### DATA EXTRACT

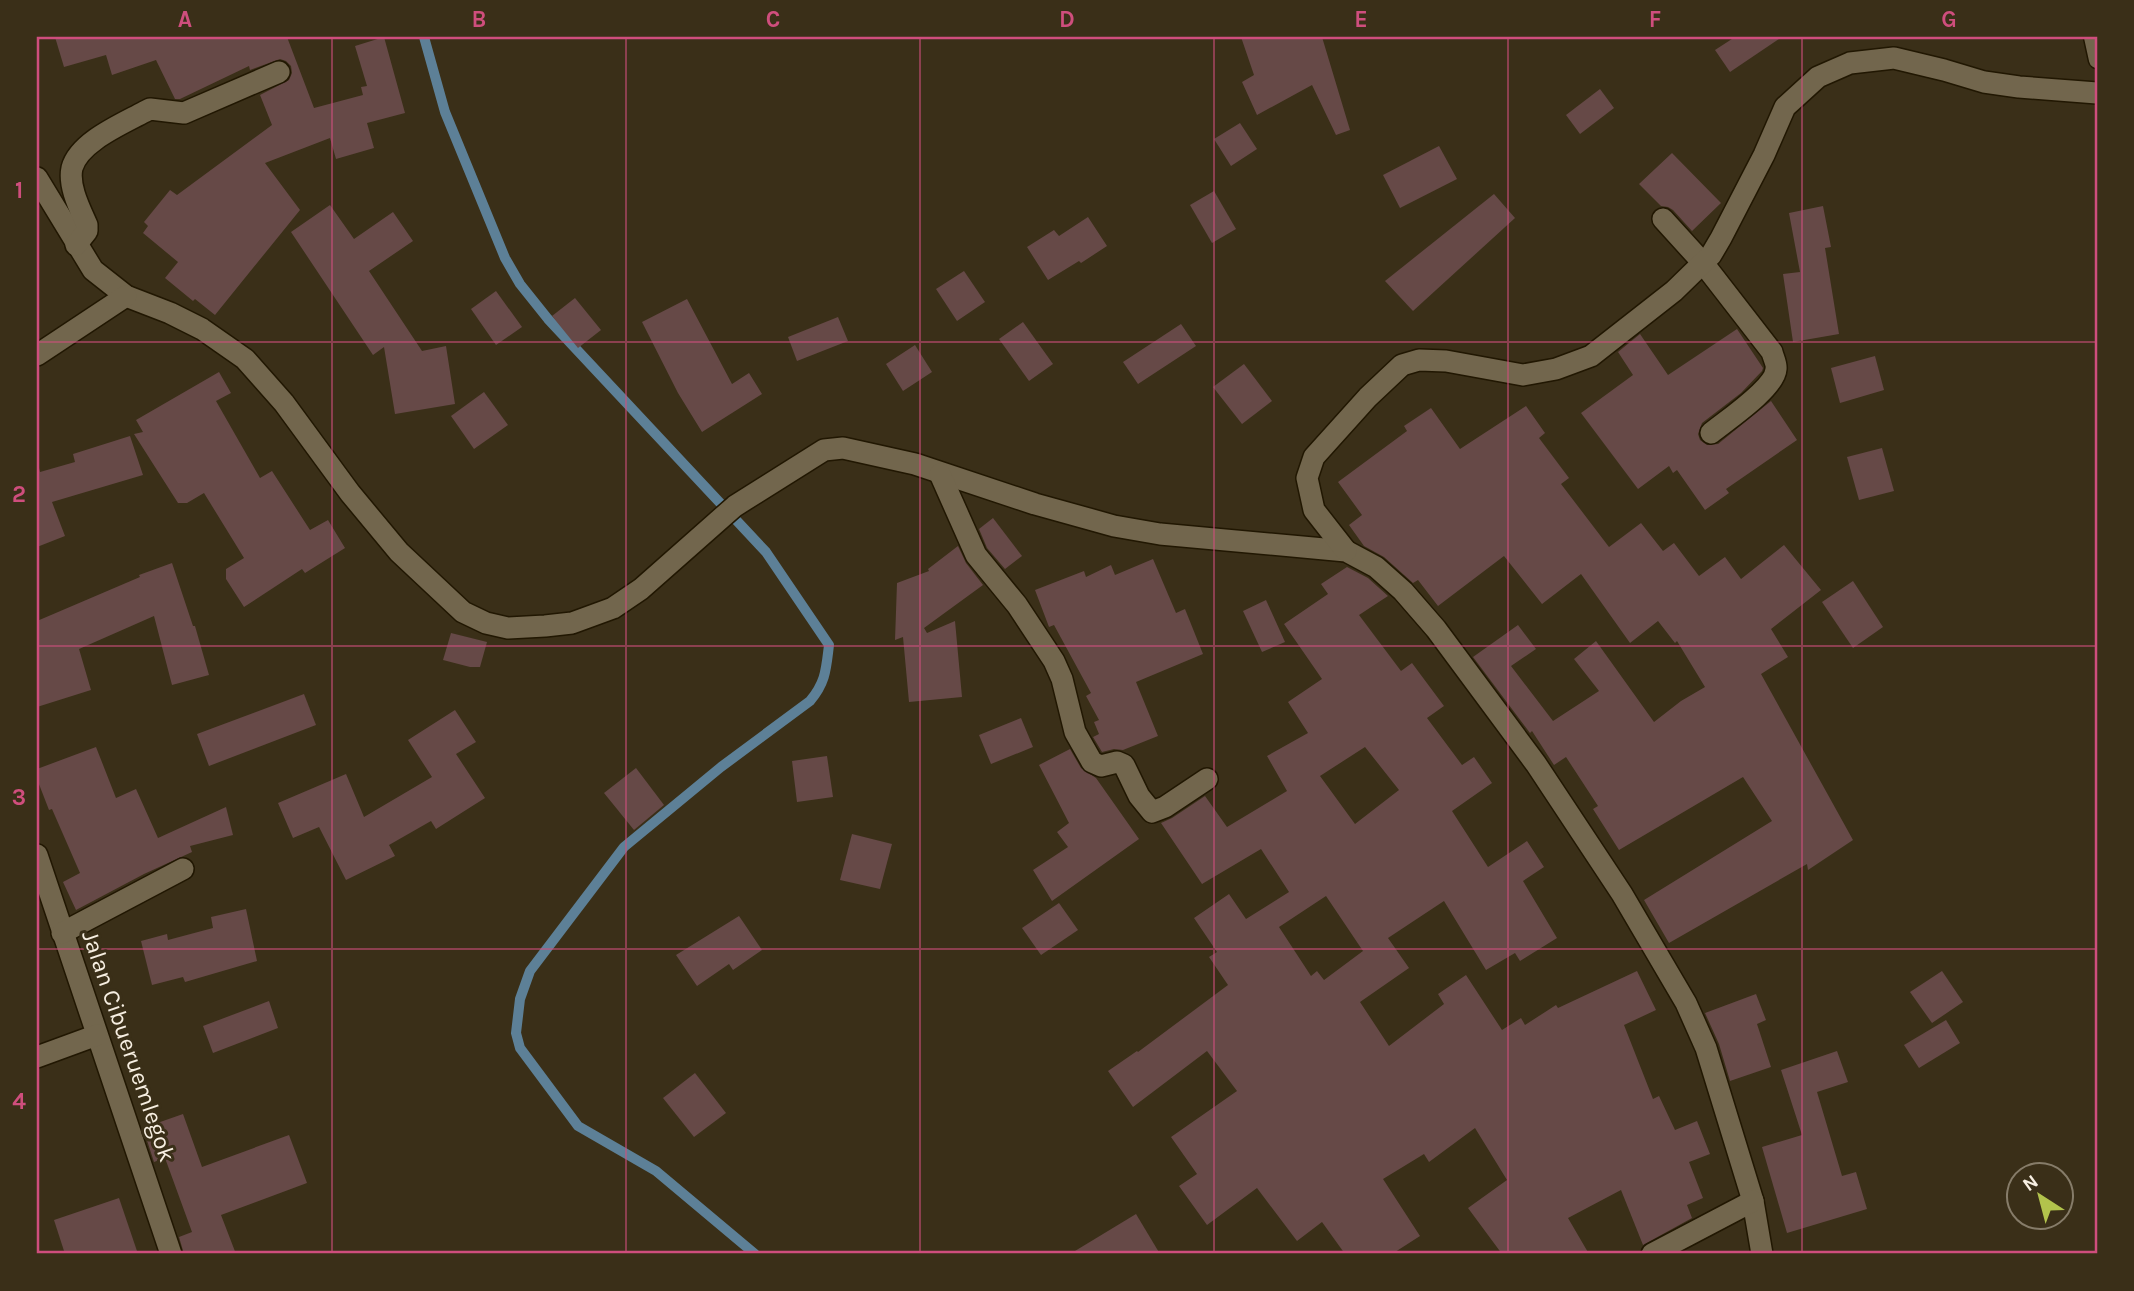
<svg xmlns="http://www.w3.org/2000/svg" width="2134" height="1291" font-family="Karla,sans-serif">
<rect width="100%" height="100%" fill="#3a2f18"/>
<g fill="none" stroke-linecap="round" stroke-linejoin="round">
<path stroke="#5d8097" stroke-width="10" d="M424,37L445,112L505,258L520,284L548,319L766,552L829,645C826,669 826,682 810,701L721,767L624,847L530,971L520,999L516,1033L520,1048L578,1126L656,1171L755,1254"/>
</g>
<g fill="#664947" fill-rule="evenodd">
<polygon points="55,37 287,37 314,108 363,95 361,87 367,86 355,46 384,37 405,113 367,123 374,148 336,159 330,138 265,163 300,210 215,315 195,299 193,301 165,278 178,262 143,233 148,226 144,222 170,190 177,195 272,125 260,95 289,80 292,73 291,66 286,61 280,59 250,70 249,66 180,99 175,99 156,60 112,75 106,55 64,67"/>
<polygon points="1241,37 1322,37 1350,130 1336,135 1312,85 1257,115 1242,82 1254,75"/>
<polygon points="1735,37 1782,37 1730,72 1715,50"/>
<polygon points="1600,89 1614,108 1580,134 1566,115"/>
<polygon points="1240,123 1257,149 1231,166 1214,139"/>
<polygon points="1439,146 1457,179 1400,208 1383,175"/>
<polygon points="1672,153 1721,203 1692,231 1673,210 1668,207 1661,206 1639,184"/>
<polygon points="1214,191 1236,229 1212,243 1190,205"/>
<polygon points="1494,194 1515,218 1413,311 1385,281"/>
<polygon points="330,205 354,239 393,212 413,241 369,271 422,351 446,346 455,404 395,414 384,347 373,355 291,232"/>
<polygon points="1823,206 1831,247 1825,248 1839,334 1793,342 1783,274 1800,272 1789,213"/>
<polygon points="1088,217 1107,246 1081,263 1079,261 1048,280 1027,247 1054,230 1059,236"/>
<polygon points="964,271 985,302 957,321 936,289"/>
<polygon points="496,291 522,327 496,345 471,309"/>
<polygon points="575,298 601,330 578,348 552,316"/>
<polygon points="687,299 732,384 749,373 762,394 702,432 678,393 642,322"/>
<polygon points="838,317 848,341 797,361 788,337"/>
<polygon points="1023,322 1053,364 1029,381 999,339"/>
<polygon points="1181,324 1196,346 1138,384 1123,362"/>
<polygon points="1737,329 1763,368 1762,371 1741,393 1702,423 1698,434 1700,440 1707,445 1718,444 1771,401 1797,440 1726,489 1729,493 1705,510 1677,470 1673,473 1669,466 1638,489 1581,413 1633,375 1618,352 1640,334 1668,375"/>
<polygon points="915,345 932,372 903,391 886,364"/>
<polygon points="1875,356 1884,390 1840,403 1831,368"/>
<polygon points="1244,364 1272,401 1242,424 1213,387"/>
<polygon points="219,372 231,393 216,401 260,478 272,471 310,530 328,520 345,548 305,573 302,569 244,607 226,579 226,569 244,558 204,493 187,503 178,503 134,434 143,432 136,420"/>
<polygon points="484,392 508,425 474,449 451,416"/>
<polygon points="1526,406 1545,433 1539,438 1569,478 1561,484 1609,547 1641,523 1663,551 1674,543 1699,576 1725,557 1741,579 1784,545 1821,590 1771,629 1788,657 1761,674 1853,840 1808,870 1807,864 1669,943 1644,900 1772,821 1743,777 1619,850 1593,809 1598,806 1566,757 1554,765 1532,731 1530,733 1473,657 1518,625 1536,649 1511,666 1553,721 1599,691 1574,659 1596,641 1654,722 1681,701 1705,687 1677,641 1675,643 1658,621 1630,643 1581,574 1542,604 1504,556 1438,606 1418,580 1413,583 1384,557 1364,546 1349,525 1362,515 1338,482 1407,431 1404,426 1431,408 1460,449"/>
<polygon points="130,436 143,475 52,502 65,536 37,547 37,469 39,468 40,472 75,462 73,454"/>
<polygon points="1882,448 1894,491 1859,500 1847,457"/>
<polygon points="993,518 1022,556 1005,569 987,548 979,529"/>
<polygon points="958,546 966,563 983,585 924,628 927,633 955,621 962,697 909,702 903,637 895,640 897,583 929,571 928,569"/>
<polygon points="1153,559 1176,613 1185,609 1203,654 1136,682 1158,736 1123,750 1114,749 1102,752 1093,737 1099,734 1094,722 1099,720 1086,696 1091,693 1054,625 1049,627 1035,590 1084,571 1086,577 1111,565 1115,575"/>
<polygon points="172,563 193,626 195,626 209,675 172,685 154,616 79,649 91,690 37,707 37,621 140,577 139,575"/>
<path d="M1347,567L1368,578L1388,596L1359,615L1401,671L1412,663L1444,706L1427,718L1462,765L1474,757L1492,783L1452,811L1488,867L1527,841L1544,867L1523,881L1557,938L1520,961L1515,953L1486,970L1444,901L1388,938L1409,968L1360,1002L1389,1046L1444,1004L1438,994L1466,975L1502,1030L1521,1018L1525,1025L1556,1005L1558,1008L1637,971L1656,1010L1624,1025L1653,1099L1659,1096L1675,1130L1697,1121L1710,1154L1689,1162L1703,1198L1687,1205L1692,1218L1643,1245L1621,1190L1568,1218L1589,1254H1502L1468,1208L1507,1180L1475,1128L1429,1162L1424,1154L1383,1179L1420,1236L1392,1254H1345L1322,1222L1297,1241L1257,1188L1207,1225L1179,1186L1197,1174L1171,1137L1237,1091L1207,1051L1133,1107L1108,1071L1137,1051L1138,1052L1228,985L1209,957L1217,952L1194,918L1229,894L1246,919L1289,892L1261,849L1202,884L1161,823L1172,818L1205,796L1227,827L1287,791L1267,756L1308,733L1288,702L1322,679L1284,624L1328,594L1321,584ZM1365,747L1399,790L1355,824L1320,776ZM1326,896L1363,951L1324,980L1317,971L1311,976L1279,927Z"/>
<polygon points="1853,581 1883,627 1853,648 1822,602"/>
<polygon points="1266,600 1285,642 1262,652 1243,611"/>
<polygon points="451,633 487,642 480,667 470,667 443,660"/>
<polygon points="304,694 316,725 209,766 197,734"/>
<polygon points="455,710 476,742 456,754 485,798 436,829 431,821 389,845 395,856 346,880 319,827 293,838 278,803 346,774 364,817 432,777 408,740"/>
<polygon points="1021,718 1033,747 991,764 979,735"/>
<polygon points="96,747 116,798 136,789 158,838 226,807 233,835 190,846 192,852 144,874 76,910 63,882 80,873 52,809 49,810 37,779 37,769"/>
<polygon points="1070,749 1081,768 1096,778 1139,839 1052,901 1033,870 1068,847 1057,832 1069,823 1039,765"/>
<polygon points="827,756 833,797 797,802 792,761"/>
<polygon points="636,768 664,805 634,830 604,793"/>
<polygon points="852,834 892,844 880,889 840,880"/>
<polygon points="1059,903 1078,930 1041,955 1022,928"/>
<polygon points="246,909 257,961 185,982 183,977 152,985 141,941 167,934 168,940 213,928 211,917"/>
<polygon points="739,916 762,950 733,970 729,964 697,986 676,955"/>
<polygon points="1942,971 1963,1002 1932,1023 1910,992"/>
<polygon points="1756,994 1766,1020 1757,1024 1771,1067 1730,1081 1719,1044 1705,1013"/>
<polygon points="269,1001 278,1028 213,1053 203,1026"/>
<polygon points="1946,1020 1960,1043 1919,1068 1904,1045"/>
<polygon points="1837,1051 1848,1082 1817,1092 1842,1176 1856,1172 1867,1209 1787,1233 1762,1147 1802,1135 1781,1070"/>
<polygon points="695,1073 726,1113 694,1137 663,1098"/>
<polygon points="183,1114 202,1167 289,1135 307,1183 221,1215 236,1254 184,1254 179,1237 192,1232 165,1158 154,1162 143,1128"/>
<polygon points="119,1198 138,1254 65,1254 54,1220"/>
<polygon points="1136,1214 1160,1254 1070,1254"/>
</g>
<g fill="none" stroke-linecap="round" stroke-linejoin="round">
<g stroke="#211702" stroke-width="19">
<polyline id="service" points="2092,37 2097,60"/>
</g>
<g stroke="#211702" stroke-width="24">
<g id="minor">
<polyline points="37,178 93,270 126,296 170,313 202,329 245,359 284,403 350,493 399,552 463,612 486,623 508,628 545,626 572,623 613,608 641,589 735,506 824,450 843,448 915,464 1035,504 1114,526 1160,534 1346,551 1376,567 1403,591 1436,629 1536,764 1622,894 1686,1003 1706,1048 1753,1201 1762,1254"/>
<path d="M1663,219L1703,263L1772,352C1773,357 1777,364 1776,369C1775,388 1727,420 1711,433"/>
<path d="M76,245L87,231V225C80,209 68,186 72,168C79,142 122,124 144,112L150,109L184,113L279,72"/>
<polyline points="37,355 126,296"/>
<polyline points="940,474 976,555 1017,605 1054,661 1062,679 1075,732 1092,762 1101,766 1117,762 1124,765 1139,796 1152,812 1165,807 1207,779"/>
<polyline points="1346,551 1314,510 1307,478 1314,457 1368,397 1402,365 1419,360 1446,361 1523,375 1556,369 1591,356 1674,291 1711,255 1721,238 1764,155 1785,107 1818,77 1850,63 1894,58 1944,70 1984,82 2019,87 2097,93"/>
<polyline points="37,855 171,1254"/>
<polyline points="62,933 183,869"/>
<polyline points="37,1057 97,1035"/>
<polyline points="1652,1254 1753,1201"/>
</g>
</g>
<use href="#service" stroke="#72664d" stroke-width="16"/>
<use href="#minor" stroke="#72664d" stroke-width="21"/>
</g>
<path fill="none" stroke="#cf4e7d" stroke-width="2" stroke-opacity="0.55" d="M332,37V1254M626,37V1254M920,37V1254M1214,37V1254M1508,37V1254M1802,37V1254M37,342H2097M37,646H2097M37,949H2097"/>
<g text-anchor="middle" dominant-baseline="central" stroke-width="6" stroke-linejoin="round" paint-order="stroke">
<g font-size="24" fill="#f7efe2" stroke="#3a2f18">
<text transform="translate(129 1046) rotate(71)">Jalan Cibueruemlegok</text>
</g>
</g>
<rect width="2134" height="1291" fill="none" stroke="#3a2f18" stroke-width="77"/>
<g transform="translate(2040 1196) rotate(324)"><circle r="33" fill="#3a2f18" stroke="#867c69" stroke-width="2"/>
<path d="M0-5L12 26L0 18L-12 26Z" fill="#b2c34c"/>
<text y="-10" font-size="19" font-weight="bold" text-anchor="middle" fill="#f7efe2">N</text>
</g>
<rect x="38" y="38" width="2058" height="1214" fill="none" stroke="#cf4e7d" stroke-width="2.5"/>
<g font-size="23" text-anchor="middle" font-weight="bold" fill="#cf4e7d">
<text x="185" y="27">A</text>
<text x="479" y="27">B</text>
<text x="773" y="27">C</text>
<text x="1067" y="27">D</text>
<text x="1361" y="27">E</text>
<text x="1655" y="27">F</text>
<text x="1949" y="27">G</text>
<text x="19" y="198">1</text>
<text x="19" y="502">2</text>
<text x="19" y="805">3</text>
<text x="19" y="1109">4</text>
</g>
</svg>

### EXERCISE OBJECTIVE
Every line above from the line with "732,384 749,373 762,394" to the line with "193,626 195,626 209,675", inclusive, must be returned exactly; no other line belongs in the reply.

### EXERCISE SOLUTION
<polygon points="687,299 732,384 749,373 762,394 702,432 678,393 642,322"/>
<polygon points="838,317 848,341 797,361 788,337"/>
<polygon points="1023,322 1053,364 1029,381 999,339"/>
<polygon points="1181,324 1196,346 1138,384 1123,362"/>
<polygon points="1737,329 1763,368 1762,371 1741,393 1702,423 1698,434 1700,440 1707,445 1718,444 1771,401 1797,440 1726,489 1729,493 1705,510 1677,470 1673,473 1669,466 1638,489 1581,413 1633,375 1618,352 1640,334 1668,375"/>
<polygon points="915,345 932,372 903,391 886,364"/>
<polygon points="1875,356 1884,390 1840,403 1831,368"/>
<polygon points="1244,364 1272,401 1242,424 1213,387"/>
<polygon points="219,372 231,393 216,401 260,478 272,471 310,530 328,520 345,548 305,573 302,569 244,607 226,579 226,569 244,558 204,493 187,503 178,503 134,434 143,432 136,420"/>
<polygon points="484,392 508,425 474,449 451,416"/>
<polygon points="1526,406 1545,433 1539,438 1569,478 1561,484 1609,547 1641,523 1663,551 1674,543 1699,576 1725,557 1741,579 1784,545 1821,590 1771,629 1788,657 1761,674 1853,840 1808,870 1807,864 1669,943 1644,900 1772,821 1743,777 1619,850 1593,809 1598,806 1566,757 1554,765 1532,731 1530,733 1473,657 1518,625 1536,649 1511,666 1553,721 1599,691 1574,659 1596,641 1654,722 1681,701 1705,687 1677,641 1675,643 1658,621 1630,643 1581,574 1542,604 1504,556 1438,606 1418,580 1413,583 1384,557 1364,546 1349,525 1362,515 1338,482 1407,431 1404,426 1431,408 1460,449"/>
<polygon points="130,436 143,475 52,502 65,536 37,547 37,469 39,468 40,472 75,462 73,454"/>
<polygon points="1882,448 1894,491 1859,500 1847,457"/>
<polygon points="993,518 1022,556 1005,569 987,548 979,529"/>
<polygon points="958,546 966,563 983,585 924,628 927,633 955,621 962,697 909,702 903,637 895,640 897,583 929,571 928,569"/>
<polygon points="1153,559 1176,613 1185,609 1203,654 1136,682 1158,736 1123,750 1114,749 1102,752 1093,737 1099,734 1094,722 1099,720 1086,696 1091,693 1054,625 1049,627 1035,590 1084,571 1086,577 1111,565 1115,575"/>
<polygon points="172,563 193,626 195,626 209,675 172,685 154,616 79,649 91,690 37,707 37,621 140,577 139,575"/>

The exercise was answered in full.